In the time it has taken you to click on this page, wait for it to load, and read the title (let's say five seconds) fossil fuel companies will have extracted 1,541 tonnes of coal from the ground - the weight of eight blue whales. They will also have removed 657,530 cubic meters of gas - enough to fill Sydney Opera House 25 times.
It is no secret we are using up our planet's natural resources faster than we can replenish them. Staggering recent estimates suggest that by 2030 we will need the equivalent of two planets to sustain the projected 8 billion world population.
The demands our ever expanding and prosperous global population is placing on the earth's natural resources is an issue that has gained increasing social and political traction in the last decades. But the business world is lagging behind. Sustainability issues are largely absent from the boardroom agenda, ignored by most investors and at best are a secondary consideration in major decision-making processes.
This is a danger, because the environment is a business issue. The earth's natural resources underpin all forms of capital, including financial; they are the foundation on which we build our economies and societies. Ultimately, we rely on this finite resource for our very existence.
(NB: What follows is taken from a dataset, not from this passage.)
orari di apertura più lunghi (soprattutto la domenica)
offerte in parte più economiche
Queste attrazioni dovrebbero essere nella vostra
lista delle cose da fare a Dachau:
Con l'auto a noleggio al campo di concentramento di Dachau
If action is not taken, this could become the defining 21st century business challenge, wreaking havoc on the world as we know it, possibly even in the next ten years. The future success of industries including tourism, finance and food hang in the balance.
This may sound alarmist, but it is happening already. Unilever , announced in 2013 that the impact of climate change was costing the company €300 million a year as a result of drought and flooding. Looking to the future, a water shortage, for example, would have a 'severe' or 'catastrophic' impact on 40% of Fortune 100 companies, according to a report from The Economics of Ecosystems and Biodiversity.
So what can be done? One step is to put the problem in language that business understands - which means translating it into numbers and costs. The Natural Capital Committee , for example, has developed an accounting framework to put financial value on natural capital so it can be included in long-term decision making.
Moving forward, we can persuade businesses to act by pointing out that accounting for natural capital aligns with good business practice. Corporate governance codes dictate that businesses need to manage for the long-term, so sustainability should be integrated into organisations' long-term risk management processes, and included in management information passed up to the board. Companies must understand their natural resources as much as they do their financial capital to mitigate risk and stop inflating costs.
In the very near future, boards will have to consider natural capital dependencies and impacts as a key element of their corporate strategy and finance. Ultimately, they will be left with two choices: adapt or fail.
Management accountants and other financial professionals, with their forecasting and risk management skills, have a vital role to play in helping companies navigate the challenges and opportunities which natural capital depletion bring.
And although it sounds like a desperate situation, there are opportunities. Those businesses which take steps now to adapt their business models and decision making to include natural capital depletion can enjoy enhanced reputations, risk mitigation and innovation.
HRH The Prince of Wales commented: "We are failing to run the global bank that we call our planet in a competent manner." It's time for businesses and finance professionals to take centre stage in bringing our relationship with natural capital back in to the black.